**Exercise**
Set each line of the records down again exactly, please.

**Materials provided**

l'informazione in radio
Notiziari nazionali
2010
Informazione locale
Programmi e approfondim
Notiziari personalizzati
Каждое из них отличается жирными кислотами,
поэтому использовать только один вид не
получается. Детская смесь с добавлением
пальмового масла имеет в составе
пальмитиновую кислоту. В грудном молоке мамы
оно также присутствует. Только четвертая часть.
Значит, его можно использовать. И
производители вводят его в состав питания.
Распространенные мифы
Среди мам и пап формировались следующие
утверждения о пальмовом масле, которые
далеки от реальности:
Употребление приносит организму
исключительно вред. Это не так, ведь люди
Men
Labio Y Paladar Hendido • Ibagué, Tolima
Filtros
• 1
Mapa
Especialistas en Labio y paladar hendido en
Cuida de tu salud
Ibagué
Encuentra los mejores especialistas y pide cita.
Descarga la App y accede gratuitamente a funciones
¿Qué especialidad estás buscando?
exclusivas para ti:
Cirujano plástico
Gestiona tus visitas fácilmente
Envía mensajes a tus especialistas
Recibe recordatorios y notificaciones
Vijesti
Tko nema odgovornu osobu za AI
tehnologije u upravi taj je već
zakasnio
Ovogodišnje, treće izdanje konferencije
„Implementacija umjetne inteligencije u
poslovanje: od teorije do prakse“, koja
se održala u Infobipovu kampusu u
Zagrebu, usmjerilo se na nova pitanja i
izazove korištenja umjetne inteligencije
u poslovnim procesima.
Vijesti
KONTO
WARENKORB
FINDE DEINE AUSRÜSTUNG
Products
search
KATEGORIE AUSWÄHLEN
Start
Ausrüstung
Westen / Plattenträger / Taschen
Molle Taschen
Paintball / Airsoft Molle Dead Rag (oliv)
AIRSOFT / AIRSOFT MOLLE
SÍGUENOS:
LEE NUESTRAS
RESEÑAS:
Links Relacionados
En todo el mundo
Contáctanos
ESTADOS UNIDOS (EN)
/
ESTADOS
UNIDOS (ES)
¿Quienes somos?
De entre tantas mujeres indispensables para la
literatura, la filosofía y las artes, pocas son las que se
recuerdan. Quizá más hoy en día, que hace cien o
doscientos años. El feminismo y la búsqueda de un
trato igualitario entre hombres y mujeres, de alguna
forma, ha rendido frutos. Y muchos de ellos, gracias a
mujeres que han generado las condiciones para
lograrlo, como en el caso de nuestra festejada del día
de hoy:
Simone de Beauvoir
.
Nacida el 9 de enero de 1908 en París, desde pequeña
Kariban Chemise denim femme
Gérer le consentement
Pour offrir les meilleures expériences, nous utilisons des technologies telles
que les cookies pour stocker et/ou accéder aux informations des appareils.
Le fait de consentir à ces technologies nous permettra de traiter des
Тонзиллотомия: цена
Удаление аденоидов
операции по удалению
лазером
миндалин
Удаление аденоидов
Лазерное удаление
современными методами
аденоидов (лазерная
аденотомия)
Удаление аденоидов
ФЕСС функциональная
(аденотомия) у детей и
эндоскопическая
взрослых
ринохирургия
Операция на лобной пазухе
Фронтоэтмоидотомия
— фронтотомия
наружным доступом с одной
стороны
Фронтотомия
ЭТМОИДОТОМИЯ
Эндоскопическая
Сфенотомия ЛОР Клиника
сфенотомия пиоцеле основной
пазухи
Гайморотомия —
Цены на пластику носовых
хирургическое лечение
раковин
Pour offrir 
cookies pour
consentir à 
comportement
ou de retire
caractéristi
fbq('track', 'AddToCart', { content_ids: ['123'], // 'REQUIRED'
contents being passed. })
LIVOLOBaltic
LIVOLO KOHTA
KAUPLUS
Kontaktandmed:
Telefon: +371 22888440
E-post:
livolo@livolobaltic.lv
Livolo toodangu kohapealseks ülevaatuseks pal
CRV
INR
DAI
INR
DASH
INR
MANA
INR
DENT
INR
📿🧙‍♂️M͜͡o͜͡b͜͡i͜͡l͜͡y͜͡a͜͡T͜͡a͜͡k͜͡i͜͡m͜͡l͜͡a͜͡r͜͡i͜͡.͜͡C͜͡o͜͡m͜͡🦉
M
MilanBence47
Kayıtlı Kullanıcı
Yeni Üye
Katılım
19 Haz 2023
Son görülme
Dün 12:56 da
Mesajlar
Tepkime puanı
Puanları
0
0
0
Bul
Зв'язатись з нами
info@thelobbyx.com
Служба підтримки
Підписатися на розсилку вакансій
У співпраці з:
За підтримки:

**Expected answer**
l'informazione in radio
Notiziari nazionali
2010
Informazione locale
Programmi e approfondim
Notiziari personalizzati
Каждое из них отличается жирными кислотами,
поэтому использовать только один вид не
получается. Детская смесь с добавлением
пальмового масла имеет в составе
пальмитиновую кислоту. В грудном молоке мамы
оно также присутствует. Только четвертая часть.
Значит, его можно использовать. И
производители вводят его в состав питания.
Распространенные мифы
Среди мам и пап формировались следующие
утверждения о пальмовом масле, которые
далеки от реальности:
Употребление приносит организму
исключительно вред. Это не так, ведь люди
Men
Labio Y Paladar Hendido • Ibagué, Tolima
Filtros
• 1
Mapa
Especialistas en Labio y paladar hendido en
Cuida de tu salud
Ibagué
Encuentra los mejores especialistas y pide cita.
Descarga la App y accede gratuitamente a funciones
¿Qué especialidad estás buscando?
exclusivas para ti:
Cirujano plástico
Gestiona tus visitas fácilmente
Envía mensajes a tus especialistas
Recibe recordatorios y notificaciones
Vijesti
Tko nema odgovornu osobu za AI
tehnologije u upravi taj je već
zakasnio
Ovogodišnje, treće izdanje konferencije
„Implementacija umjetne inteligencije u
poslovanje: od teorije do prakse“, koja
se održala u Infobipovu kampusu u
Zagrebu, usmjerilo se na nova pitanja i
izazove korištenja umjetne inteligencije
u poslovnim procesima.
Vijesti
KONTO
WARENKORB
FINDE DEINE AUSRÜSTUNG
Products
search
KATEGORIE AUSWÄHLEN
Start
Ausrüstung
Westen / Plattenträger / Taschen
Molle Taschen
Paintball / Airsoft Molle Dead Rag (oliv)
AIRSOFT / AIRSOFT MOLLE
SÍGUENOS:
LEE NUESTRAS
RESEÑAS:
Links Relacionados
En todo el mundo
Contáctanos
ESTADOS UNIDOS (EN)
/
ESTADOS
UNIDOS (ES)
¿Quienes somos?
De entre tantas mujeres indispensables para la
literatura, la filosofía y las artes, pocas son las que se
recuerdan. Quizá más hoy en día, que hace cien o
doscientos años. El feminismo y la búsqueda de un
trato igualitario entre hombres y mujeres, de alguna
forma, ha rendido frutos. Y muchos de ellos, gracias a
mujeres que han generado las condiciones para
lograrlo, como en el caso de nuestra festejada del día
de hoy:
Simone de Beauvoir
.
Nacida el 9 de enero de 1908 en París, desde pequeña
Kariban Chemise denim femme
Gérer le consentement
Pour offrir les meilleures expériences, nous utilisons des technologies telles
que les cookies pour stocker et/ou accéder aux informations des appareils.
Le fait de consentir à ces technologies nous permettra de traiter des
Тонзиллотомия: цена
Удаление аденоидов
операции по удалению
лазером
миндалин
Удаление аденоидов
Лазерное удаление
современными методами
аденоидов (лазерная
аденотомия)
Удаление аденоидов
ФЕСС функциональная
(аденотомия) у детей и
эндоскопическая
взрослых
ринохирургия
Операция на лобной пазухе
Фронтоэтмоидотомия
— фронтотомия
наружным доступом с одной
стороны
Фронтотомия
ЭТМОИДОТОМИЯ
Эндоскопическая
Сфенотомия ЛОР Клиника
сфенотомия пиоцеле основной
пазухи
Гайморотомия —
Цены на пластику носовых
хирургическое лечение
раковин
Pour offrir 
cookies pour
consentir à 
comportement
ou de retire
caractéristi
fbq('track', 'AddToCart', { content_ids: ['123'], // 'REQUIRED'
contents being passed. })
LIVOLOBaltic
LIVOLO KOHTA
KAUPLUS
Kontaktandmed:
Telefon: +371 22888440
E-post:
livolo@livolobaltic.lv
Livolo toodangu kohapealseks ülevaatuseks pal
CRV
INR
DAI
INR
DASH
INR
MANA
INR
DENT
INR
📿🧙‍♂️M͜͡o͜͡b͜͡i͜͡l͜͡y͜͡a͜͡T͜͡a͜͡k͜͡i͜͡m͜͡l͜͡a͜͡r͜͡i͜͡.͜͡C͜͡o͜͡m͜͡🦉
M
MilanBence47
Kayıtlı Kullanıcı
Yeni Üye
Katılım
19 Haz 2023
Son görülme
Dün 12:56 da
Mesajlar
Tepkime puanı
Puanları
0
0
0
Bul
Зв'язатись з нами
info@thelobbyx.com
Служба підтримки
Підписатися на розсилку вакансій
У співпраці з:
За підтримки:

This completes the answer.